Solving for the optimal conditional distribution means minimising $\mathcal{L}[q]$ over all valid $q(\hat{x} \mid x)$:

$$ \begin{align*} q^*(\hat{x} \mid x) &= \arg\min_{q(\hat{x} \mid x)} \mathcal{L}[q] \\ \text{subject to } \sum_{\hat{x}} q(\hat{x} \mid x) &= 1 \quad \text{for each } x \end{align*} $$

Enforcing that constraint and setting the derivative equal to 0 gives:

$$ \log \frac{q^*(\hat{x} \mid x)}{q(\hat{x})} = -\lambda d(x, \hat{x}) - \log Z(x) $$

Exponentiating both sides and rearranging gives:

$$ q^*(\hat{x} \mid x) = \frac{q(\hat{x})}{Z(x)} e^{-\lambda d(x, \hat{x})} $$

That's the Boltzmann distribution, with the same partition function

$$ Z(x) = \sum_{\hat{x}} q(\hat{x}) e^{-\lambda d(x, \hat{x})} $$

that enforces $\sum_{\hat{x}} q^*(\hat{x}|x) = 1$.

Notice that $d(x, \hat{x})$ enters the Lagrangian linearly (as a coefficient multiplied by $q(\hat{x} | x)$) so the derivative treats it as a constant. Hence if we change $d$ the "energy landscape" changes, but the Boltzmann form stays the same.

Encoding Implications

Now we can use this knowledge to gain intuition on what tweaking certain parameters are doing. I'll use FFmpeg parameters here, but the ideas apply more broadly (note this is not an exhaustive list):

Parameter	Role	Physics Analogy
bitrate	resource limits	energy
QP	quality vs bitrate tradeoff	temperature
preset	solve quality	equilibrium time
partitions	block split size	degrees of freedom
deblock	smooth block boundaries	heat diffusion

Using this model we can view the encoder and its parameters as defining a free-energy functional and the encoding process is the system "relaxing" towards a minimum free-energy state.
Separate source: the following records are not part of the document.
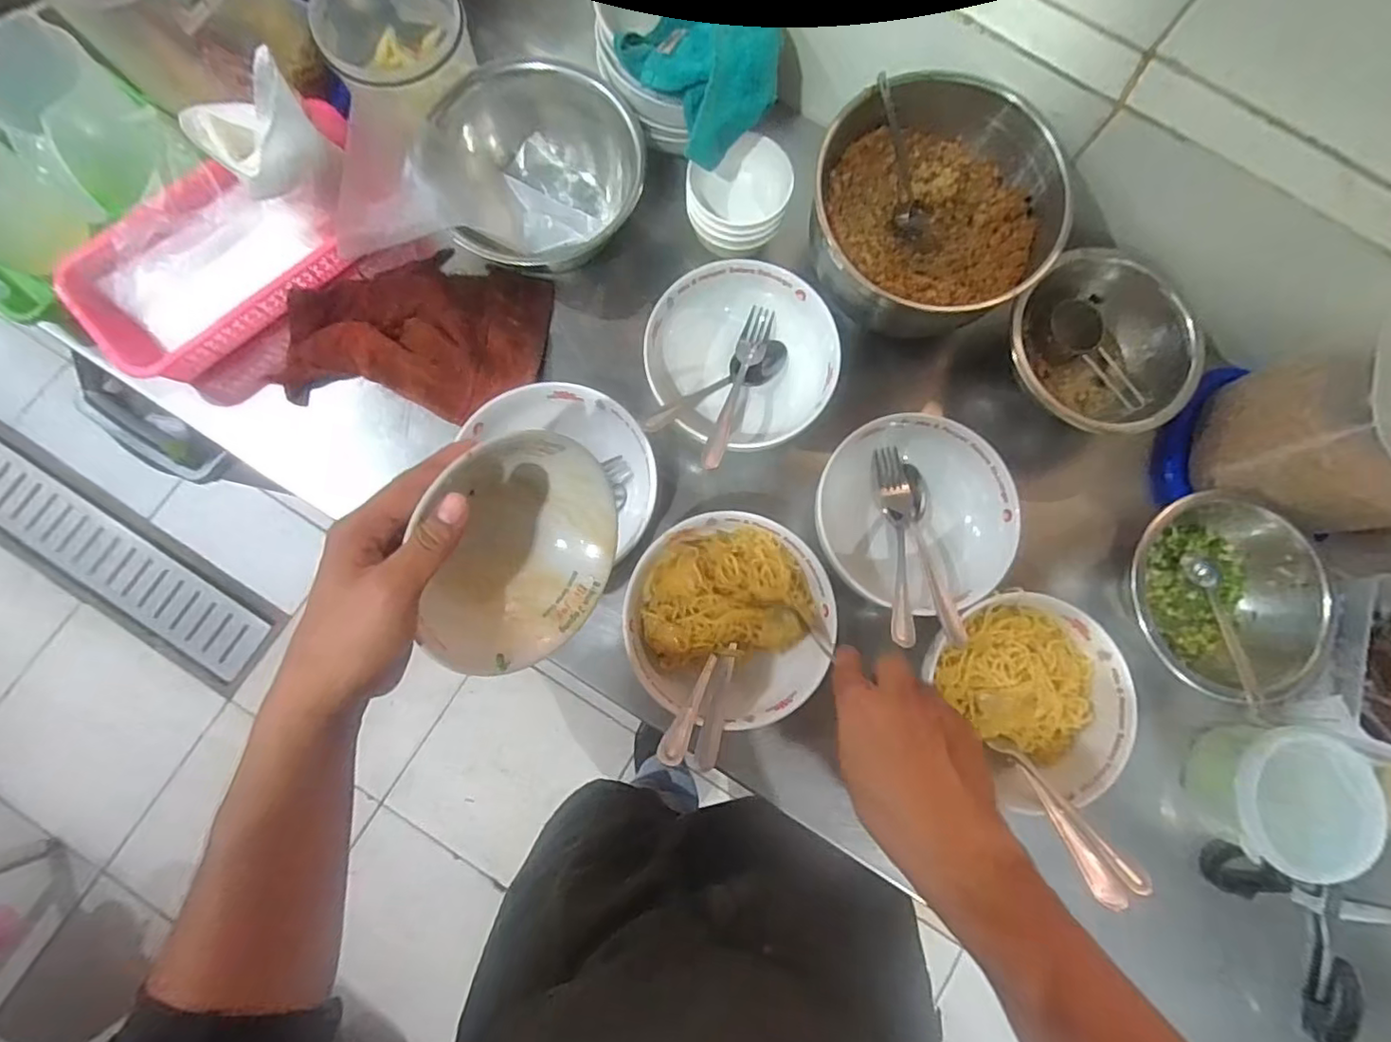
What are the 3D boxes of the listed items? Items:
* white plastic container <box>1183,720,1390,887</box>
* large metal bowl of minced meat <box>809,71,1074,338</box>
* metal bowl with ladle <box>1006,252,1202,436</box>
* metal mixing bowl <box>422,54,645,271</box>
[{"bbox_3d":[0.488,0.230,0.510,0.107,0.072,0.111,9,80,-1],"label":"white plastic container"},{"bbox_3d":[0.204,-0.266,0.538,0.197,0.111,0.184,0,80,-2],"label":"large metal bowl of minced meat"},{"bbox_3d":[0.371,-0.160,0.566,0.158,0.063,0.162,0,80,-2],"label":"metal bowl with ladle"},{"bbox_3d":[-0.140,-0.314,0.558,0.175,0.089,0.142,-19,82,-5],"label":"metal mixing bowl"}]

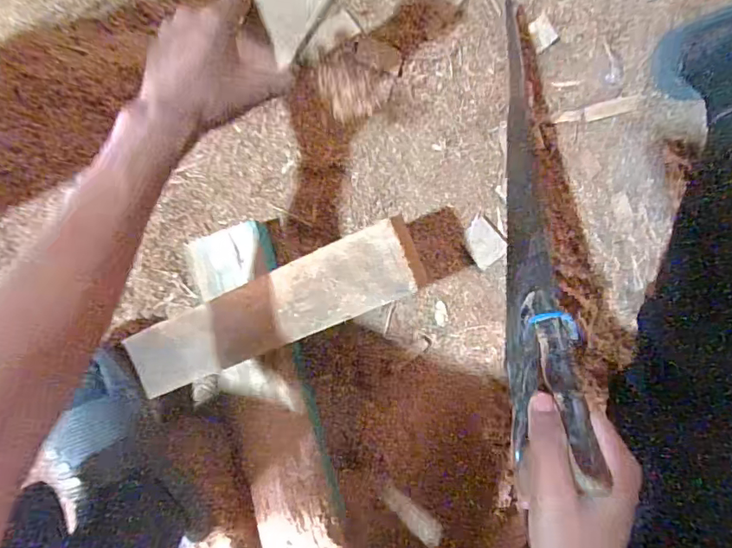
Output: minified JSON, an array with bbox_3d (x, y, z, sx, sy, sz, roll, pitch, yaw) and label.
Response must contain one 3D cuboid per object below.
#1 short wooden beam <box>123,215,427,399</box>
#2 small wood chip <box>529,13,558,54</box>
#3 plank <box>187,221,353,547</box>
[{"bbox_3d":[-0.092,0.038,0.457,0.305,0.023,0.064,-23,87,19],"label":"short wooden beam"},{"bbox_3d":[0.198,-0.272,0.567,0.028,0.004,0.034,-30,87,3],"label":"small wood chip"},{"bbox_3d":[-0.089,0.197,0.540,0.102,0.058,0.501,-17,88,4],"label":"plank"}]

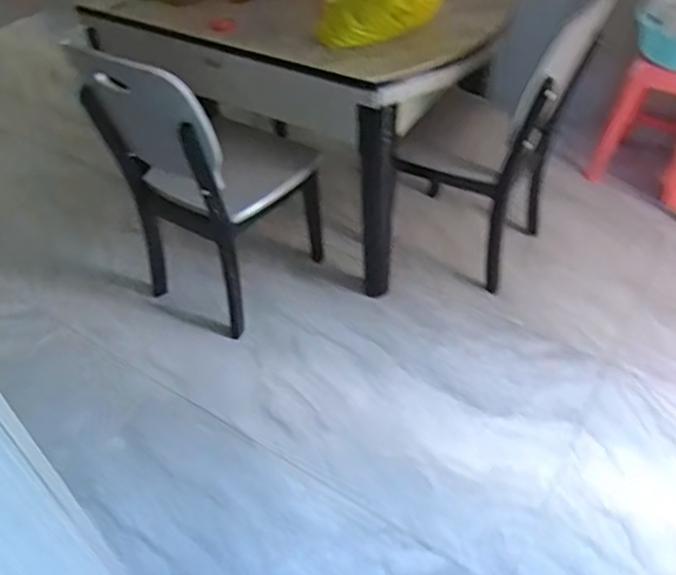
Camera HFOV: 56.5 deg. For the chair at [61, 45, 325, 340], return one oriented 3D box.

You can push the analogy a bit further with rate control parameters as well:

Setting	Implication	Physics Analogy
CRF (Constant Rate Factor)	bit rate varies, quality constant with time	canonical ensemble (heat bath to maintain temperature)
CBR (Constant Bitrate)	bit rate constant, quality varies with time	microcanonical ensemble (fixed energy which redistributes itself locally)
Two-pass encoding	understanding complexity on first pass then optimising rate control settings before encoding	measuring the energy landscape to set optimal conditions for relaxation

Conclusion

This concludes my article but the fun doesn't stop there (nerdy, I know) - understanding that entropy is represented the same in thermodynamics and information theory gives us a way to gain intuition for how encoding options look more like properties of a thermodynamic system.